Accueil » Actualité » 50% des e-mails contiennent un traqueur espion selon cette étude

50% des e-mails contiennent un traqueur espion selon cette étude

Selon une étude menée par Proton Mail, pas moins de 50% des e-mails contiennent un traqueur espion ! L’entreprise nous explique en quoi sa solution permet de se protéger contre ces balises web qui dérobent discrètement nos données privées.

Image 1 : 50% des e-mails contiennent un traqueur espion selon cette étude
© Unsplash/Justin Morgan

Selon une étude de Proton Mail, 50% des e-mails contiennent un traqueur espion. Ces e-mails vérolés s’échangent près de 166 milliards de fois par jour ! La société a recensé anonymement la quantité de traqueurs espions dans ses e-mails et en a conclu que la moitié en contiennent. Voici ce que nous dit l’étude menée par Proton Mail.

À lire > Twitter : des millions d’adresses e-mail d’utilisateurs volées lors d’un piratage de données

C’est quoi, un traqueur espion ?

Proton Mail déclare que son analyse est la plus grande étude du marché sur les traqueurs présents dans les e-mails. Environ 50% en contiennent, à savoir 166 milliards sur les 333,2 millions envoyés et reçus quotidiennement dans le monde.

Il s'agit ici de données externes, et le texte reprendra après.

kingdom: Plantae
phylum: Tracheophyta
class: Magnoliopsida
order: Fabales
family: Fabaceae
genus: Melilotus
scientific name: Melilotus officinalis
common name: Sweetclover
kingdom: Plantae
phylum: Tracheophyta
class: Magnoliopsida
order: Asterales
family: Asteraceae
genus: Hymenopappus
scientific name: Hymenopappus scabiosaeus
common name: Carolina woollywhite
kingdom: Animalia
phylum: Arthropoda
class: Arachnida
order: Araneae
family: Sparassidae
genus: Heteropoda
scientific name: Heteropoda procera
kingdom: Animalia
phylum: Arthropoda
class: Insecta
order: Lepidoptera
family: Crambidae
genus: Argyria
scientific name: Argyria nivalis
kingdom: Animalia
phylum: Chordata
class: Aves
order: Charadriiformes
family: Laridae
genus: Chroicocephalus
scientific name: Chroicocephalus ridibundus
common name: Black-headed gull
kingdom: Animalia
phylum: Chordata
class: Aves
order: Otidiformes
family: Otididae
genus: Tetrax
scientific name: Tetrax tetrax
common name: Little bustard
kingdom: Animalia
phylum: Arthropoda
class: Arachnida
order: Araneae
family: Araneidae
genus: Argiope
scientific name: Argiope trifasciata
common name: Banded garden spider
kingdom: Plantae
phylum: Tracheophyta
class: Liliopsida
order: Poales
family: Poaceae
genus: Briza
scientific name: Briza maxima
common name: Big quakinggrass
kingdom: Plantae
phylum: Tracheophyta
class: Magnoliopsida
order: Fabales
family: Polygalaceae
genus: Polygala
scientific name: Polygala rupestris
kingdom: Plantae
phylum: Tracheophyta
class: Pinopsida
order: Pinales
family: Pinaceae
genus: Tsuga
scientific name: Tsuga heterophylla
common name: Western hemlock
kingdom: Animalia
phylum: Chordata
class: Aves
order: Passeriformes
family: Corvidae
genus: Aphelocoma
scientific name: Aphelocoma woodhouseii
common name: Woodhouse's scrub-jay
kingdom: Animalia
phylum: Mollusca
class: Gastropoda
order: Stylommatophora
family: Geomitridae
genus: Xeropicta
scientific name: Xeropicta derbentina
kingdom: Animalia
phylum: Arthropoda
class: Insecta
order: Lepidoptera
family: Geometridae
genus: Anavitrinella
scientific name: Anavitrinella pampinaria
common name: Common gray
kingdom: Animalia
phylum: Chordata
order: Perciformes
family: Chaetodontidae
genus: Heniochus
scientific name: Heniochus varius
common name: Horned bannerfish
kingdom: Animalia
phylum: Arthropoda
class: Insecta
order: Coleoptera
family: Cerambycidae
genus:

Ces e-mails vérolés se reposent sur les pixels espions (appelés images transparentes ou balises web) qui prennent la forme d’une image transparente avec un seul pixel. Quand vous cliquez sur un e-mail qui contient un traqueur espion, des données privées sont collectées. On parle notamment des données de géolocalisation. Mais à qui paie le crime ? Selon Proton Mail, aux newsletters et aux courriels publicitaires.

Vous vous en doutez, les résultats de cette étude servent aussi à vendre les services de Proton Mail. Selon l’entreprise, sa solution offre une protection contre ces traqueurs espion qui pourrissent la moitié de nos mails. Cette fonctionnalité anti-tracking est en place sur la version web et iOS de la messagerie.

Une meilleure protection offerte par Proton Mail ?

Proton Mail offre plusieurs fonctionnalités intéressantes comme le masquage des adresses IP ou le chiffrement des messages. Le service glisse un petit tacle aux grands concurrents du milieu comme Google avec Gmail dont « le modèle économique est basé sur la surveillance et la publicité » selon le PDG de Proton Mail, Andy Yen.

Notons que ces traqueurs espion n’ont rien de nouveau et progressent depuis plusieurs années. Sans le savoir, vous en avez déjà été victime ! De là à passer à Proton Mail, à vous de juger si les arguments du service sont convaincants.